Convenhamos que encaixar 50 kWh por metro de distância entre eixos é obra, com o grupo francês a reconhecer isso mesmo ao anunciá-lo como o novo benchmark. Quer isto dizer que um modelo como o e-208, hoje com 2,57 m entre eixos, deveria ser capaz de alojar 128 kWh caso beneficiasse da eVMP. Um eléctrico como o Tesla Model 3, considerado hoje uma referência no segmento D, não consegue ultrapassar de momento os 75 kWh mas, seguindo o raciocínio da PSA, poderia alojar 144 kWh se recorresse à eVMP. “Esta plataforma demonstra a nossa capacidade de inovar e desenvolver tecnologias avançadas mas acessíveis”, realçou o director de Investigação e Desenvolvimento da PSA, Nicolas Morel.
Com capacidades de bateria entre 60 e 100 kWh, a nova plataforma 100% eléctrica irá permitir autonomias entre 400 e 650 km, em WLTP, mais uma vez entre os melhores valores dos segmentos.
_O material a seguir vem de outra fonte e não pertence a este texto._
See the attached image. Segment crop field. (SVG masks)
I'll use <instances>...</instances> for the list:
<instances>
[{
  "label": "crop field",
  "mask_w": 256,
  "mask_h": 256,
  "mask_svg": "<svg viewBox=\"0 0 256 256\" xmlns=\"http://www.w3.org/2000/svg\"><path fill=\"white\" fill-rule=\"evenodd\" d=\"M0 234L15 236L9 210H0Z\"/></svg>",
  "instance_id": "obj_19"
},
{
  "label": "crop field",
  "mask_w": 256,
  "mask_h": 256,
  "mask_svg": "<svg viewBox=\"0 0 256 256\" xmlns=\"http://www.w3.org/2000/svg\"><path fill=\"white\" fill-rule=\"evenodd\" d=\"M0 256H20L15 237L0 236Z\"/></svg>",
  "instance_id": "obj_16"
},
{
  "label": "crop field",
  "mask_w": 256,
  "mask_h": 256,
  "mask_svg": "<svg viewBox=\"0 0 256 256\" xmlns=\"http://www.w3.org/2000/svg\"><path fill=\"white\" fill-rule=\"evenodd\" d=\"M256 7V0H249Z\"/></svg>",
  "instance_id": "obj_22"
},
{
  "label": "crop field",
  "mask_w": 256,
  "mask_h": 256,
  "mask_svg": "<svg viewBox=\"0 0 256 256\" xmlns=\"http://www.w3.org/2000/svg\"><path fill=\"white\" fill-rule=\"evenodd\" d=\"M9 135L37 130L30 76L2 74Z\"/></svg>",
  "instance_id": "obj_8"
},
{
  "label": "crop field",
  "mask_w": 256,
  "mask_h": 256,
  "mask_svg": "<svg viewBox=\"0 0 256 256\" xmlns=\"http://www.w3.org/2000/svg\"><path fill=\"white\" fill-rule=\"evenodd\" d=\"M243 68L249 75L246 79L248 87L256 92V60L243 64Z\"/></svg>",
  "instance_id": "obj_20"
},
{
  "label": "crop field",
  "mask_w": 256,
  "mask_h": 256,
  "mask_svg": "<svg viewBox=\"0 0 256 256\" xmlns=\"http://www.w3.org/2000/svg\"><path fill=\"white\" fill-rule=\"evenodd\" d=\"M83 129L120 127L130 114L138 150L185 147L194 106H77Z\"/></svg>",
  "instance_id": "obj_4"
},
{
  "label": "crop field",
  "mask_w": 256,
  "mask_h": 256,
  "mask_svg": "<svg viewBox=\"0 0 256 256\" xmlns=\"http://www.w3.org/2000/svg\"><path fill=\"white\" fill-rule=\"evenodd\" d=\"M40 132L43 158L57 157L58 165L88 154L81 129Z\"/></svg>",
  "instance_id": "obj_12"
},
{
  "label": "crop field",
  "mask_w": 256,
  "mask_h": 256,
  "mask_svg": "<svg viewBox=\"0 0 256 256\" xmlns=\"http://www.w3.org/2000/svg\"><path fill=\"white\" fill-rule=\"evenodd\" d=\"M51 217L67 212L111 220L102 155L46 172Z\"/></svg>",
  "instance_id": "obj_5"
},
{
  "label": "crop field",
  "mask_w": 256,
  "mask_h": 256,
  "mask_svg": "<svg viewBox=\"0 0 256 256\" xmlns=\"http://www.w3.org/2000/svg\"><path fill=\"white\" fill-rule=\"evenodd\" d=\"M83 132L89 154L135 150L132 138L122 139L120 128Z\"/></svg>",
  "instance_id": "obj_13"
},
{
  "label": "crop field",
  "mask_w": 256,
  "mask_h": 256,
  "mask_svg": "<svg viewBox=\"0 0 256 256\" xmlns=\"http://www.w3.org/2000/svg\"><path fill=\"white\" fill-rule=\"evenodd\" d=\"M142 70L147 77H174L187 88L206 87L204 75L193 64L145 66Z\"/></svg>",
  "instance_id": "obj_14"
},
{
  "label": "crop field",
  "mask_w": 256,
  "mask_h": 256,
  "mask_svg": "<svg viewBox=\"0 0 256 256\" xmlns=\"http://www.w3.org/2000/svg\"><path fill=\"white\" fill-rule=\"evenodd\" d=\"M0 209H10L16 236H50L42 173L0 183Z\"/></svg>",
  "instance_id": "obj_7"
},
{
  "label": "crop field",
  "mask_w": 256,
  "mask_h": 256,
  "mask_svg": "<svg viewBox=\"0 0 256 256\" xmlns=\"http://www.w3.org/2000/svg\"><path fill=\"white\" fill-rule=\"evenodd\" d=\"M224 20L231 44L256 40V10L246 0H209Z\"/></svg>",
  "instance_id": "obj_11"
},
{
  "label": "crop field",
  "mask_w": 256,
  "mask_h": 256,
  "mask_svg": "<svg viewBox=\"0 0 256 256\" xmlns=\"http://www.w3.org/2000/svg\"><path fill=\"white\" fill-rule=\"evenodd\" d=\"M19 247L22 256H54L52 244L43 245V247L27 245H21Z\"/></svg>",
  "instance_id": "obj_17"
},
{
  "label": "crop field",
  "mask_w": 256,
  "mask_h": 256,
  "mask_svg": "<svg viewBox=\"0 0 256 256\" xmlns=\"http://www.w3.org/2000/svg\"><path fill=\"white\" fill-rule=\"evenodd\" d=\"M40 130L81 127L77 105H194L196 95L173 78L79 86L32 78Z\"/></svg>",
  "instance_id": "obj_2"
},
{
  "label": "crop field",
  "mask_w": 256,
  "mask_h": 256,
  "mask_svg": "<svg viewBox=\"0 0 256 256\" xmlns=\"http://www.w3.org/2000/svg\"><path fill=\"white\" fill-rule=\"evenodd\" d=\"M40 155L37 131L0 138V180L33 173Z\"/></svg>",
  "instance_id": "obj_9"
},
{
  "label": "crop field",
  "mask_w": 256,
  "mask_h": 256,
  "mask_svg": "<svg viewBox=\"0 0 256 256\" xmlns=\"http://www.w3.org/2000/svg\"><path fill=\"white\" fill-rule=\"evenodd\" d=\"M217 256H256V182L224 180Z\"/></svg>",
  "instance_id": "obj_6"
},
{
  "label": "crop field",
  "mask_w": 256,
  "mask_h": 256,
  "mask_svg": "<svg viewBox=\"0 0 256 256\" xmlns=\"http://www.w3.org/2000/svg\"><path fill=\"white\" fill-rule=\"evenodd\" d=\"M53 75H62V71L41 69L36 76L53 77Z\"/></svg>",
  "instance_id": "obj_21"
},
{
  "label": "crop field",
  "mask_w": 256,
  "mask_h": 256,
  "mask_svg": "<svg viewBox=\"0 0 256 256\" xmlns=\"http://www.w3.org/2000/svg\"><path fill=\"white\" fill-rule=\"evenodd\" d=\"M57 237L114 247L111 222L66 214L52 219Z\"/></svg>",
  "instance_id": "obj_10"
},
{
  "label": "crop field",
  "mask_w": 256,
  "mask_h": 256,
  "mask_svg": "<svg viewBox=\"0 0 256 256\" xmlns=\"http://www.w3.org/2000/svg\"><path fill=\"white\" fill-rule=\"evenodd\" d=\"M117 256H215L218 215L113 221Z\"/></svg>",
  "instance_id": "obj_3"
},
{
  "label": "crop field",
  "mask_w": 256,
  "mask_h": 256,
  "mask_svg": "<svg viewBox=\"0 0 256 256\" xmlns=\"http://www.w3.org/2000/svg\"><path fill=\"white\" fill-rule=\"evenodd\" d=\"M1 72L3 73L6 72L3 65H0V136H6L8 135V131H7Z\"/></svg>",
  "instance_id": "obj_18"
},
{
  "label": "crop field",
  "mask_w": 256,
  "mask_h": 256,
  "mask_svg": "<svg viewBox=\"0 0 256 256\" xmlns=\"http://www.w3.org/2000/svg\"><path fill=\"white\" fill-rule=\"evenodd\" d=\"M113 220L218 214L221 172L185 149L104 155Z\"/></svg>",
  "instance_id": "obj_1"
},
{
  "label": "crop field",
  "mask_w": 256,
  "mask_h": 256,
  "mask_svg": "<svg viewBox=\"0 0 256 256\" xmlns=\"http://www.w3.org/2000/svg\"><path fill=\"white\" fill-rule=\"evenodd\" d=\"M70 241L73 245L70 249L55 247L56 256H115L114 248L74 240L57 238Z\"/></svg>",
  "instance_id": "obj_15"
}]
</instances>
Certo igualmente é o facto de, para já, a eVMP estar garantida para as quatro marcas da PSA (Citroën, DS, Opel e Peugeot), mas correndo o risco de ver o seu número de potenciais clientes vir a ser consideravelmente alargado, caso se confirme o casamento com a FCA e as suas marcas europeias e americanas. Isso faria maravilhas à redução dos custos para o novo gigante da indústria automóvel.
O que falta saber?
Além de esclarecimentos sobre a real capacidade da eVMP para receber baterias, falta ainda saber se a PSA se mantém fiel à tracção à frente ou se, à semelhança do que aconteceu com a plataforma MEB da Volkswagen, instala o motor principal na traseira, conseguindo assim melhorar o comportamento e o raio de brecagem.
Outro detalhe que importa conhecer é o tipo de híbridos em que o grupo francês está a pensar quando afirma que “a eVMP poderá alojar mecânicas híbridas em alguns mercados”. Será complexo conceber uma plataforma eléctrica que se revele capaz de receber um motor de combustão e a respectiva caixa de velocidades, a menos que a PSA esteja a pensar num eléctrico com extensor de autonomia, o que já seria mais simples.
A PSA fala de duas plataformas multienergia, que hoje utiliza e que vão ser substituídas por outras duas eléctricas. As arquitecturas a substituir são eCMP (que origina o e-208 e modelos similares) e a EMP2, utilizada nos 3008 e 508, que não dá origem a eléctricos, mas sim a versões a gasolina, gasóleo e PHEV. Contudo, para as substituir, o comunicado apenas especificou a nova plataforma eVMP, pelo que importa saber qual é a segunda plataforma eléctrica mencionada.
Independentemente destes detalhes, é sempre bom ter a PSA como mais um grupo a investir de forma forte e decidida nos veículos eléctricos. Só assim será possível retirar todo o potencial da tecnologia e bater-se com os melhores deste segmento. E nem sequer estamos a falar apenas da Tesla, pois com os modelos a bateria do Grupo VW que vão chegar até final de 2021, além dos previstos para a Renault e Nissan, qualquer opção técnica longe do ideal corre o risco de deixar o grupo dirigido por Carlos Tavares afastado da liderança.